Opening the Forbidden City of Justice
The Indian layman has always been in a Kafkaesque situation. Franz Kafka's short story Before the Law is a parable that uses a surreal situation to comment on the legal system and the pursuit of justice. The story's gated law suggests that the legal system's complex processes prevent it from being useful for the average person. Likewise, India’s judicial forbidden city was inaccessible for lesser mortals and open only for the mandarins. Justice Iyer opened the gates of the judicial castle wide for the oppressed and the needy. He proclaimed in Akhil Bharatiya Soshit Karamchari Sangh vs Union Of India And Ors (1980): “Our current processual jurisprudence is not of individualistic Anglo-Indian mould. It is broad-based and people-oriented, and envisions access to justice through 'class actions', 'public interest litigation', and 'representative proceedings'.”
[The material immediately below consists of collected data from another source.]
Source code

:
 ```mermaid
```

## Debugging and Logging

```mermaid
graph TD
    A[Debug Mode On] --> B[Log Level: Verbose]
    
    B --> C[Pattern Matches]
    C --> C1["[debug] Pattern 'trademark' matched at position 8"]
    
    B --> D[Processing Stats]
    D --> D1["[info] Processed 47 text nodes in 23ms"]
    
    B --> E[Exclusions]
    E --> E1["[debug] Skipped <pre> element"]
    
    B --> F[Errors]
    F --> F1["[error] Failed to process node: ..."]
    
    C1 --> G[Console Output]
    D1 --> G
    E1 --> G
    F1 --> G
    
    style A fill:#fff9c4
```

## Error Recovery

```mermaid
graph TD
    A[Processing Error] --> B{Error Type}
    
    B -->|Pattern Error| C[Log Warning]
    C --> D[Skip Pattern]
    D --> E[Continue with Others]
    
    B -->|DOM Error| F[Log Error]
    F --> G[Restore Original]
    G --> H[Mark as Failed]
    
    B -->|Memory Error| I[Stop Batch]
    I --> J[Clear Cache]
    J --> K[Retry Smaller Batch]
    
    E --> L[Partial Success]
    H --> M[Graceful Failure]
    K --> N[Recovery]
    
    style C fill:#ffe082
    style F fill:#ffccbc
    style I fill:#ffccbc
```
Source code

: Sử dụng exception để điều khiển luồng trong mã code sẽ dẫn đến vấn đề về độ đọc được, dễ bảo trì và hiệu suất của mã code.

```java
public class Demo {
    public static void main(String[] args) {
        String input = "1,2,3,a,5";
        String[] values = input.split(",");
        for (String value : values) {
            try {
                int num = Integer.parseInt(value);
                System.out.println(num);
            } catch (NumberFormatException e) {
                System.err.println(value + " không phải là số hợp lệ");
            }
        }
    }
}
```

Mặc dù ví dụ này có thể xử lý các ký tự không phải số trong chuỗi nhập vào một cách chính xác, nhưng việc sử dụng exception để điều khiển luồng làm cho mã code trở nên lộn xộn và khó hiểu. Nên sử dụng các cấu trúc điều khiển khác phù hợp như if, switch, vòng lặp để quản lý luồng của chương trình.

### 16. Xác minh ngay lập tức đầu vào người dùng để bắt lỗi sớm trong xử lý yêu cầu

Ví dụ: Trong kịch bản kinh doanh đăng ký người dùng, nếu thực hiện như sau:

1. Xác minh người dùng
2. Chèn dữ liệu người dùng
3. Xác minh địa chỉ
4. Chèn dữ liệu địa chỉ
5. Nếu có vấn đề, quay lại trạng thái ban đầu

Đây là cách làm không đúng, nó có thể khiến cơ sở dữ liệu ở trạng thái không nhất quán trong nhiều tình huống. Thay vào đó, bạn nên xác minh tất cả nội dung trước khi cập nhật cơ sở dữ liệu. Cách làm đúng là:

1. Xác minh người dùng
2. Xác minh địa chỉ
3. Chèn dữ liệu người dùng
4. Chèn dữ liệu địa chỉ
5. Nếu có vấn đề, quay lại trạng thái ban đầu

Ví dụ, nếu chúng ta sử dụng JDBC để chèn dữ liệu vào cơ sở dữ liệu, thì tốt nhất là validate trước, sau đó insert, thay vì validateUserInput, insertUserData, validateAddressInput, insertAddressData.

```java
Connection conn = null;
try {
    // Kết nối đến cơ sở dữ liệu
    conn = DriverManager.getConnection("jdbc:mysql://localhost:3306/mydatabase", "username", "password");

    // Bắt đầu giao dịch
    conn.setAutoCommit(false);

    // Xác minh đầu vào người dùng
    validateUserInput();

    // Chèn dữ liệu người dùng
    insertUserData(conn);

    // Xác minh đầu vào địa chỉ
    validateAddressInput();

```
In Fertilizer Corporation Kamgar Union v. Union of India (1980), Justice Krishna Iyer devised ‘Epistolary Jurisdiction’ and held that the technical procedure had to be relaxed to meet the ends of justice. Mere letters addressed to the Court can be treated as a writ petition in cases where there is a glaring violation of the basic rights of the citizen. The epistolary jurisdiction has enabled the Constitutional Courts in India to treat a letter by a person or on behalf of an aggrieved, telegram, or an article in the newspaper as a writ petition.
In Moti Ram & Ors vs State of Madhya Pradesh (1978), Krishna Iyer quoted Anatole France: “The law, in its majestic equality, forbids the rich as well as the poor to sleep under bridges, to beg in the streets, and to steal bread”. He lamented on this caricature of equal justice under the law, whereby the poor are priced out of their liberty. Then Krishna Iyer rightly observed: “If a mason and millionaire were treated alike, egregious inequality is an inevitability.” Justice Iyer always had a soft corner for a mason, not for a millionaire.
Father figure in Bench
Justice Krishna Iyer had a highly caring attitude towards another weaker segment -- Oliver Twist-like children, abandoned by their parents and criminalized by society. In Satto & Others vs State Of U.P (1979), he pointed out: “The penal pharmacopeia of India, in tune with the reformatory strategy currently prevalent in civilized criminology, has to approach the child offender not as a target of harsh punishment but of humane nourishment. This is the central problem of sentencing policy when juveniles are found guilty of delinquency.”
Equality enshrined in the Constitution, Krishna Iyer’s talisman, has become a lifeless promise as inequality is growing at a galloping pace in India. According to the Oxfam report Survival of the Richest: The India Story (2023), the top 1% of the population owns a whopping 40% of the nation’s wealth, whereas the bottom 50% has a meager 4.8%. While the republic becomes a fiefdom of billionaires and the poor are stigmatized as pariahs, Krishna Iyerian jurisprudence has a greater relevance in today’s India.
Kahlil Gibran’s Prophet asks the judge:
“What penalty lay you upon him who slays in the flesh yet himself slain in the spirit?
And how prosecute you him who in action is a deceiver and oppressor, yet who also is aggrieved and outraged?
And how shall you punish those whose remorse is already greater than their misdeeds?”
These are soul-searching questions for judges of all times. Justice Krishna Iyer was a rare judge who dared to address and have the wisdom to answer these perennial questions.